Lastly, it has also been discovered that the mechanical and electrical integrity of the stapled detonator may be further improved, particularly when the lead wires are of very small gage, by stapling the staple and lead wires to a support layer such as support layer 60 shown in FIGS. 12 and 13. FIGS. 12-13 are substantially enlarged in order to more clearly show filament staple 62 extending from the top side of support layer 60 through the layer and being crimped against the bared ends 64 of lead wire 66. In this manner it has been found that the support layer acts as a filler or cushion which further ensures that the crimped legs of the staple are in solid mechanical and electrical contact with each of the very fine, small-gage lead wires. Alternatively, it will be understood that the lead wires may be placed on the top of the support layer, as viewed in FIG. 12 instead of under the layer as shown, such that the staple filament contacts the lead wires on the top of the support layer while the legs of the staple are crimped under the support layer.
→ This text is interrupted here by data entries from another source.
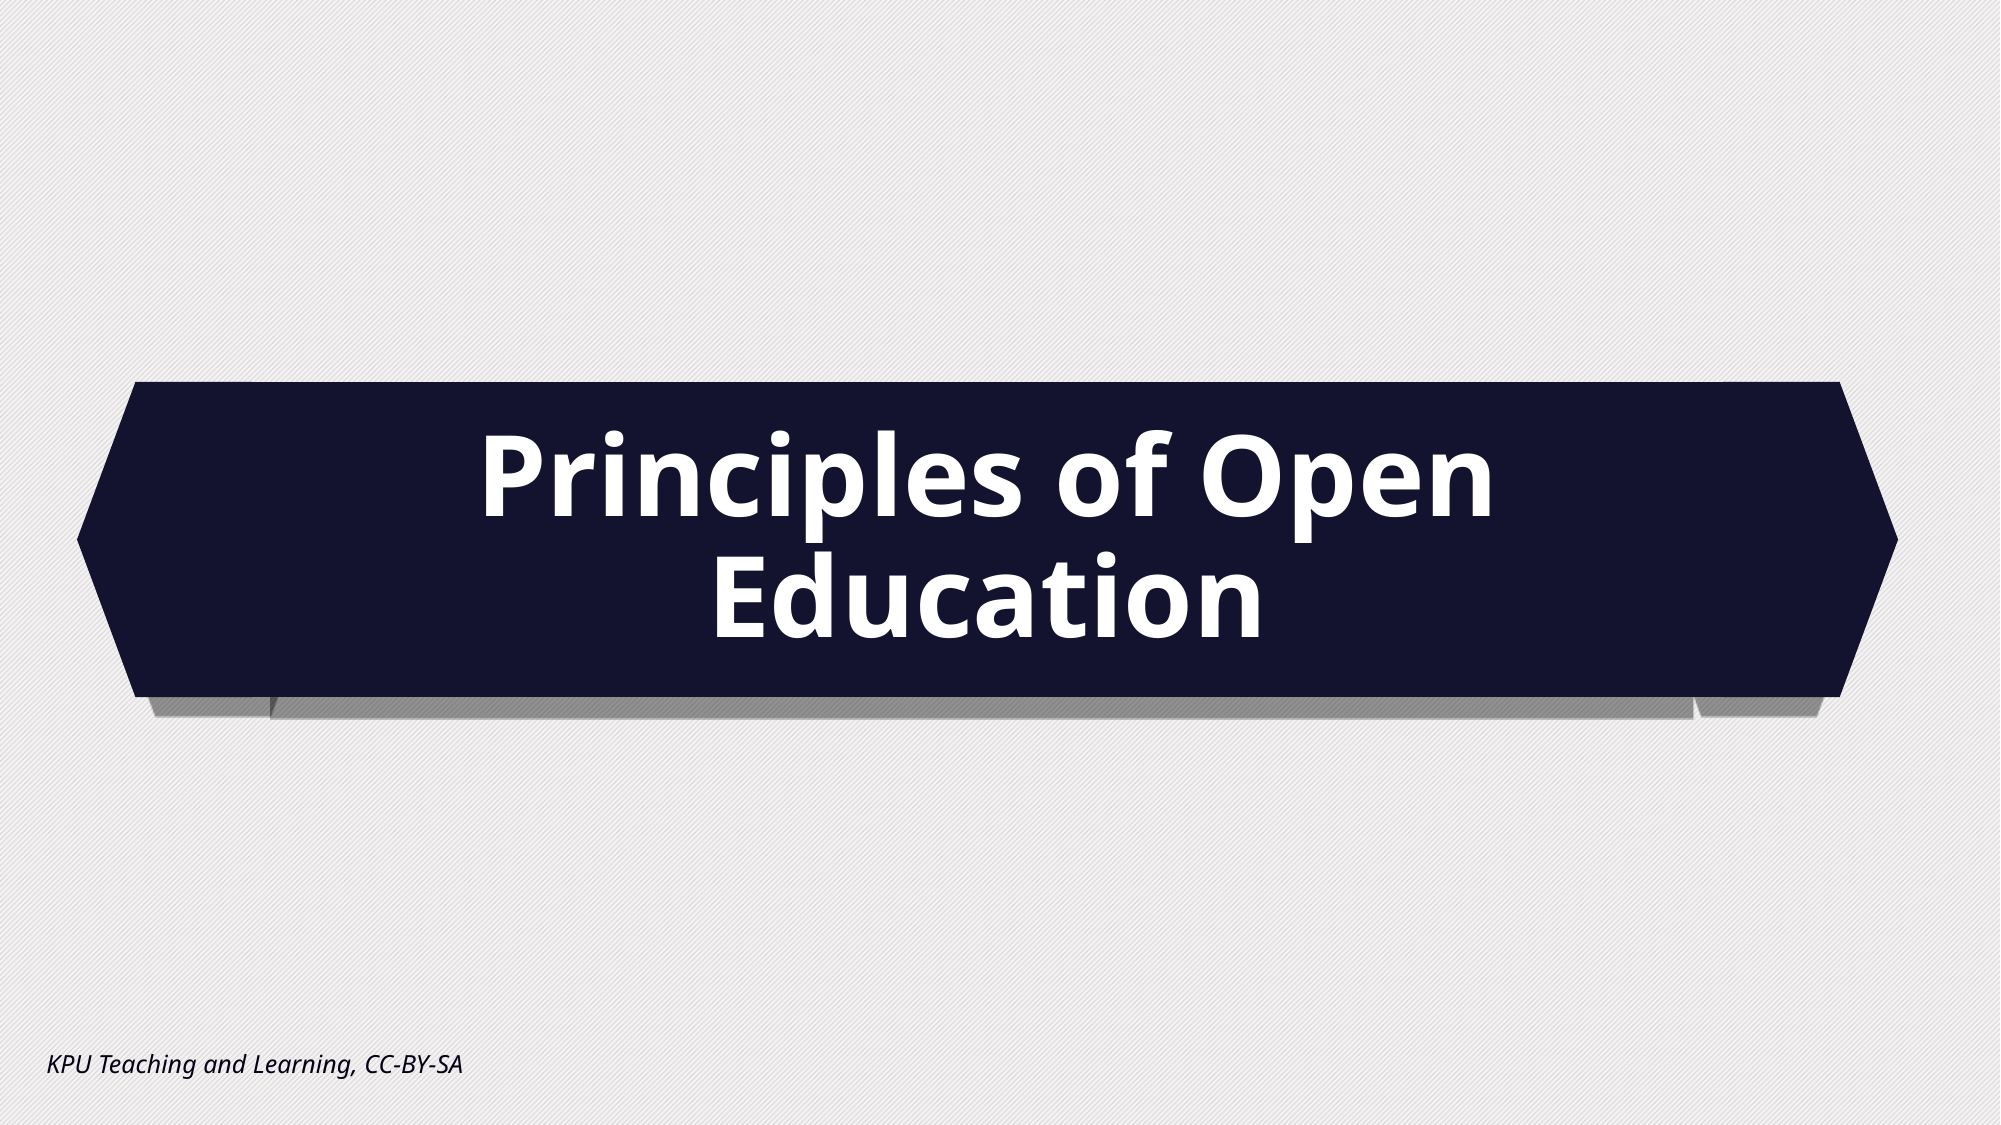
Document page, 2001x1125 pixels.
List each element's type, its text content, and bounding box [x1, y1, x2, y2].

title Principles of Open Education [251, 384, 1724, 698]
text_box KPU Teaching and Learning, CC-BY-SA [31, 1033, 1159, 1094]
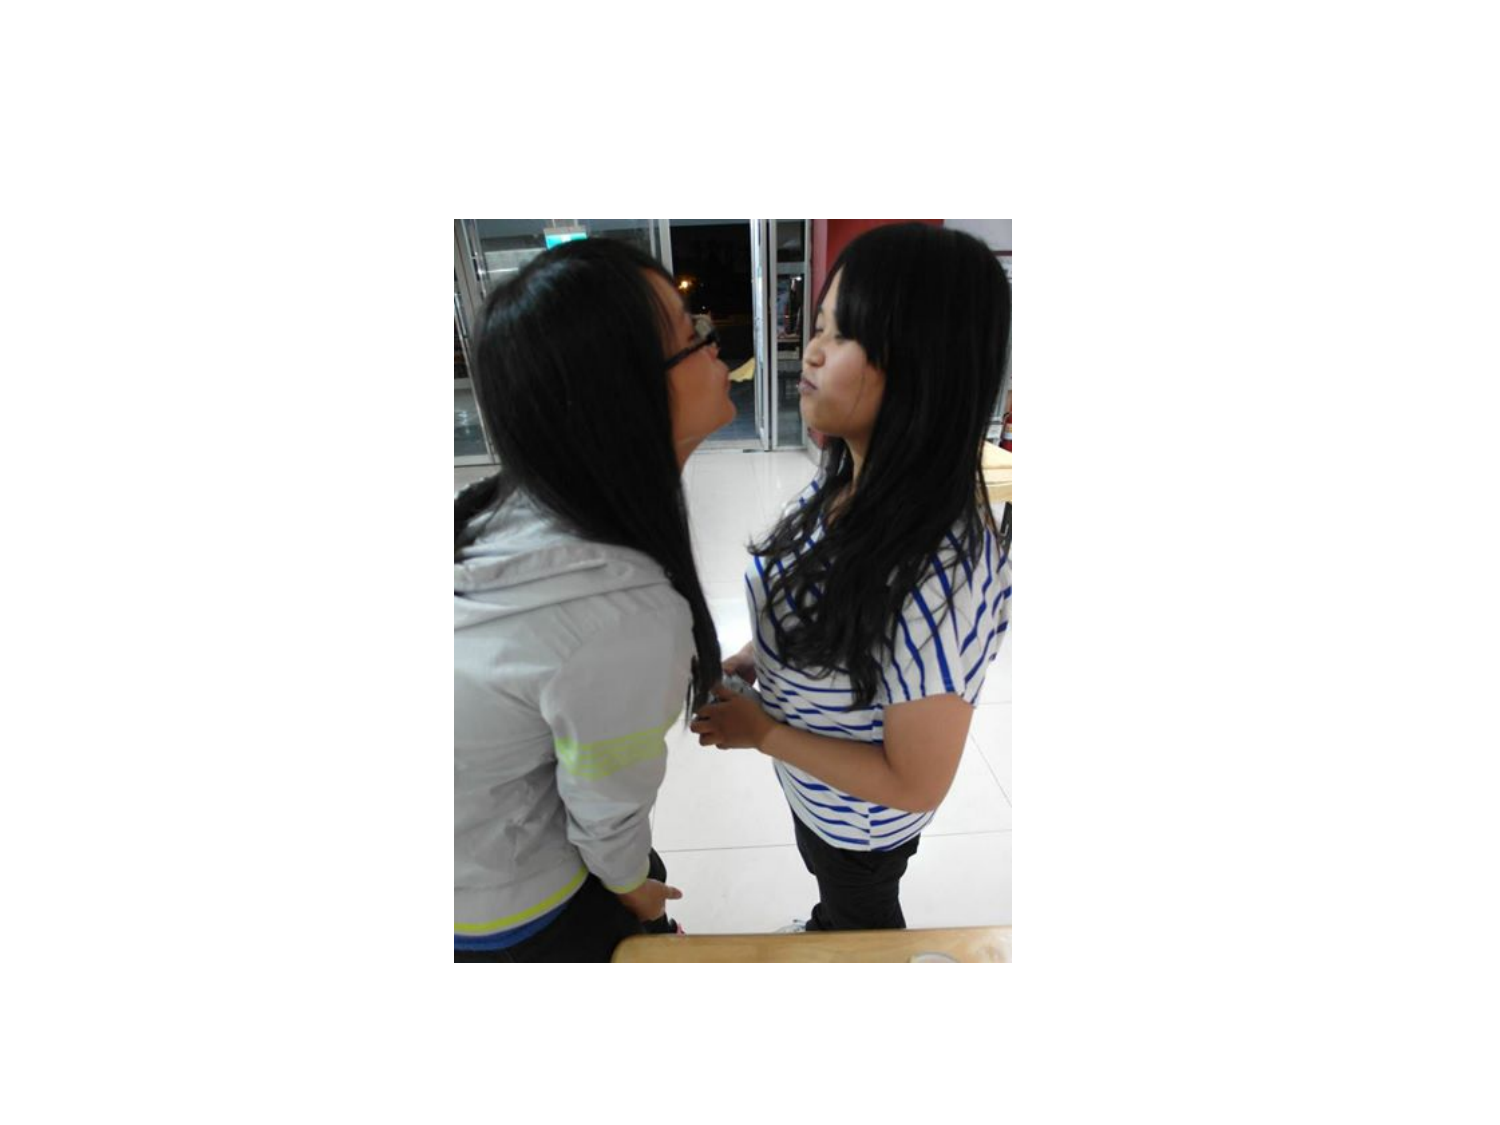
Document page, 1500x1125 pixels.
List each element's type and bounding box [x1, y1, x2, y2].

picture [454, 219, 1012, 963]
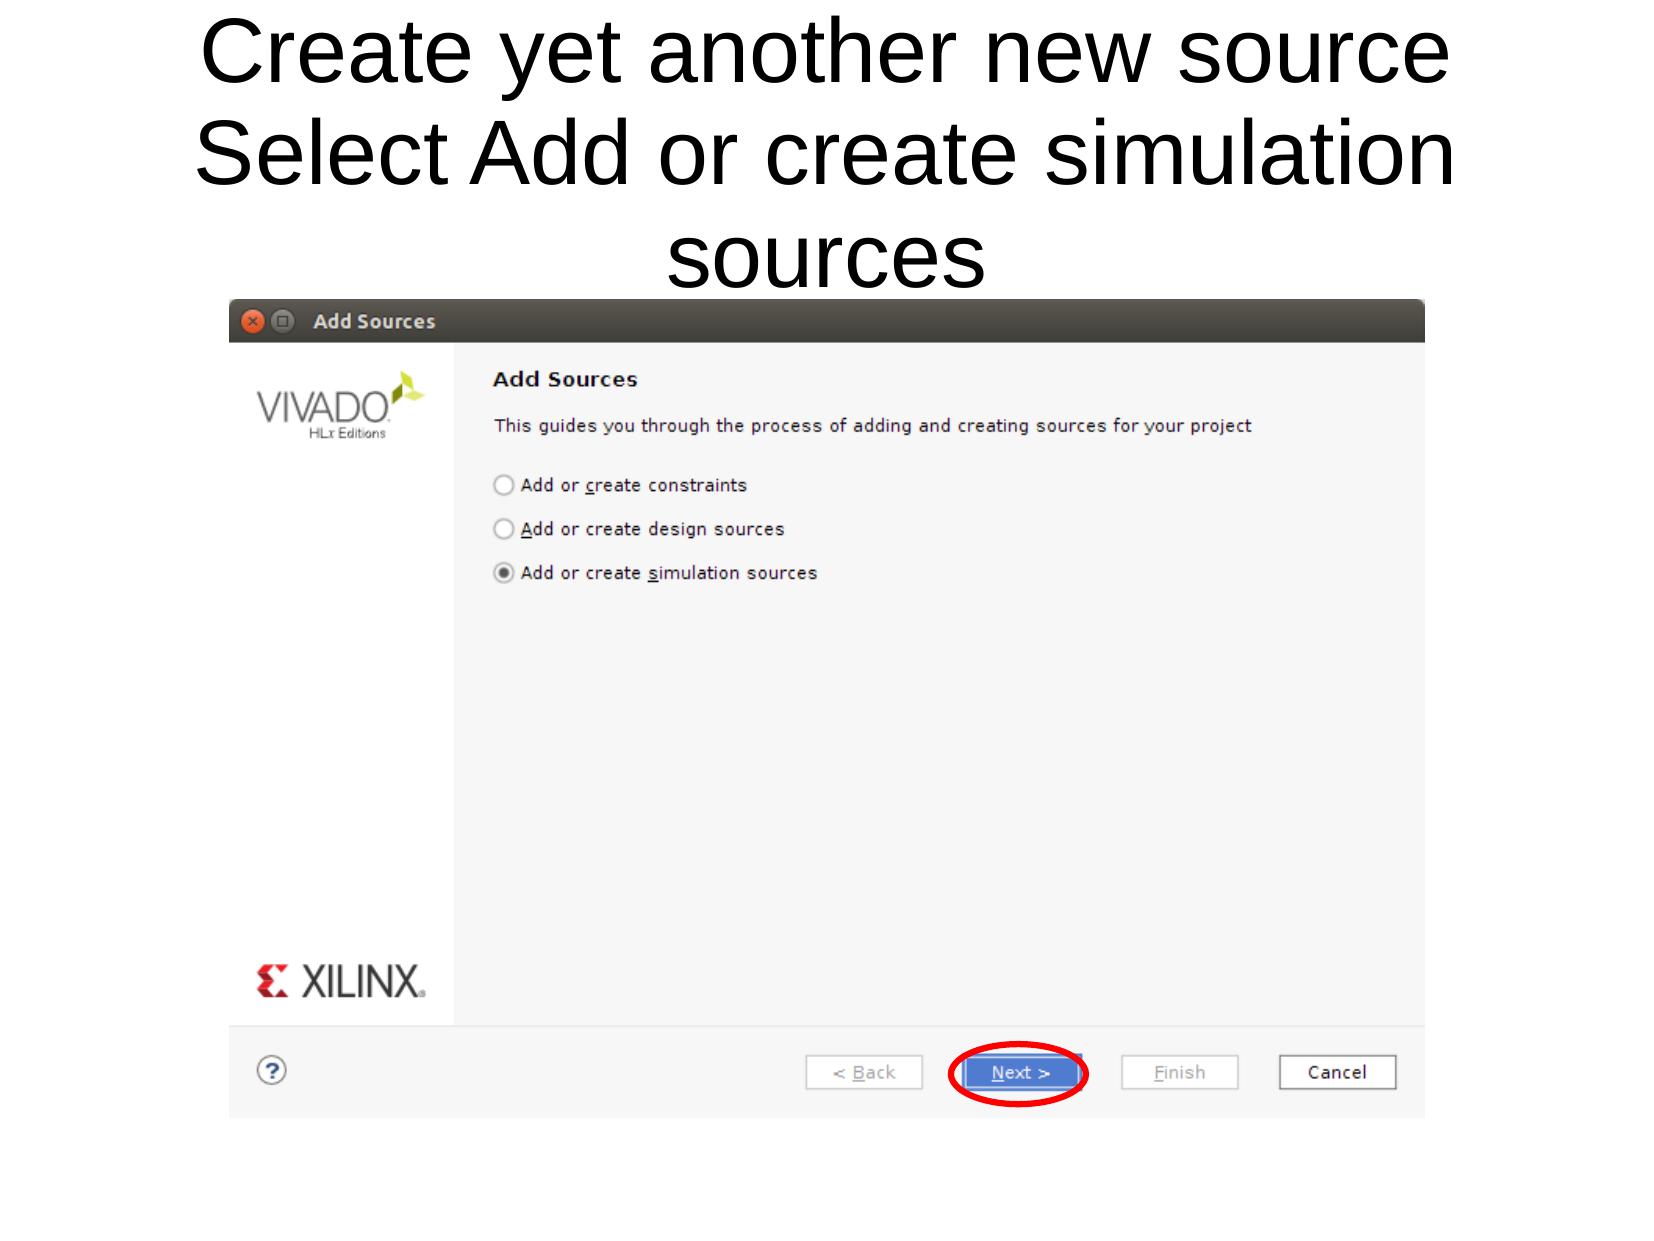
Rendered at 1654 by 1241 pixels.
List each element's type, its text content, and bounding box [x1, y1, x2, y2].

title Create yet another new source Select Add or create simulation sources [82, 0, 1571, 307]
picture [229, 299, 1425, 1118]
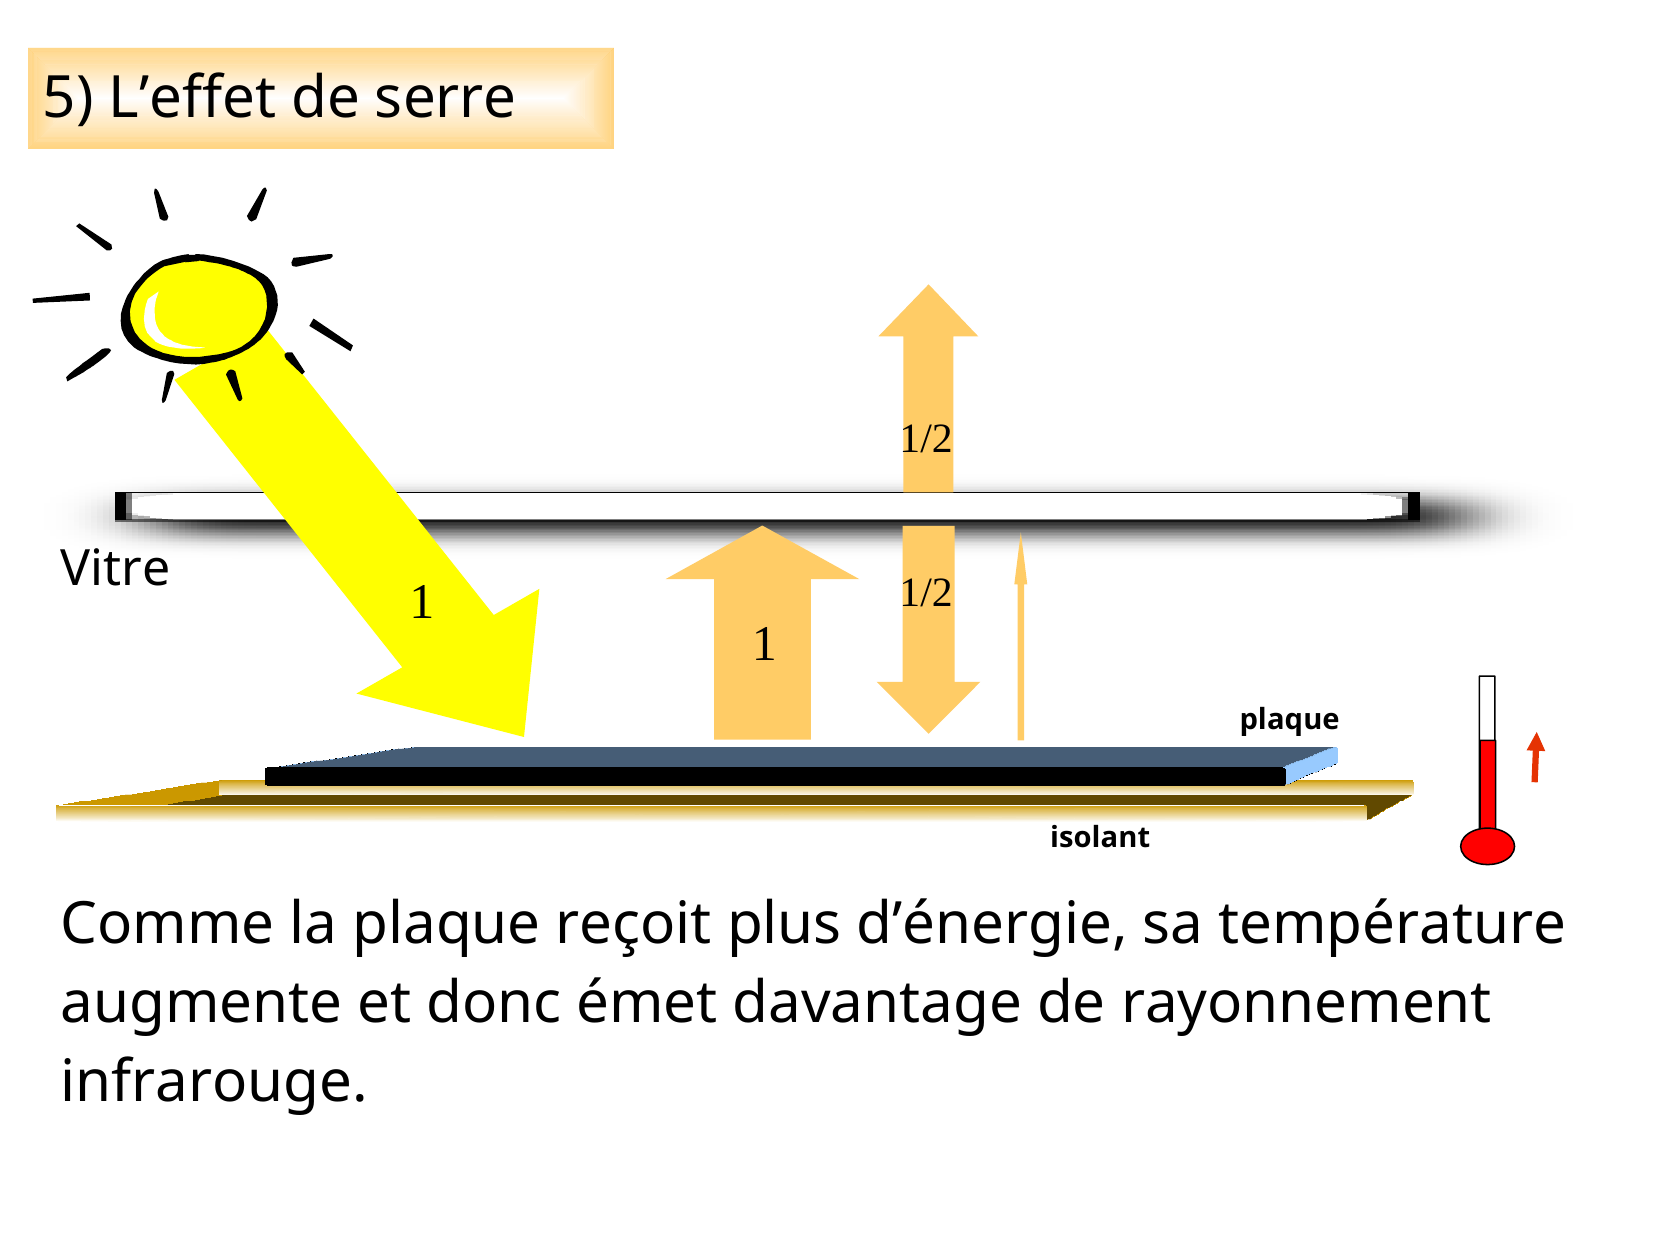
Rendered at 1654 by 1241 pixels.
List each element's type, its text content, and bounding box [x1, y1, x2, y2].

The support layer may be composed of any of the types of tape disclosed above, or it may be composed of a thin piece of cardboard, plastic or other material. One preferred material is plastic foam tape having a thickness in the order of 1/32 to 1/8 inch. Such foam tape compresses when stapled such as to provide tight contact between the staple and the lead wires during shipment and handling of the detonator. As in the previous embodiments, the detonator may be taped to the balloon as previously described, and it will be understood that the support layer may comprise a portion of the tape used to attach the detonator to the balloon.
From the foregoing description of several preferred embodiments it will be apparent that the present invention provides a completely safe detonator, which does not comprise any explosive or flammable charge, and which is extremely simple to manufacture such as to be of low cost, and which is sufficiently small such as to be inconspicuous on a balloon, and yet is highly reliable and requires only a low voltage power source. It will also be apparent that numerous variations may be made based upon the illustrated embodiments, and it is to be understood that the foregoing description of several embodiments is intended to be illustrative of the principles of the invention, and not exhaustive thereof, and that the invention is intended to be limited only as set forth in the following claims interpreted under the doctrine of equivalents.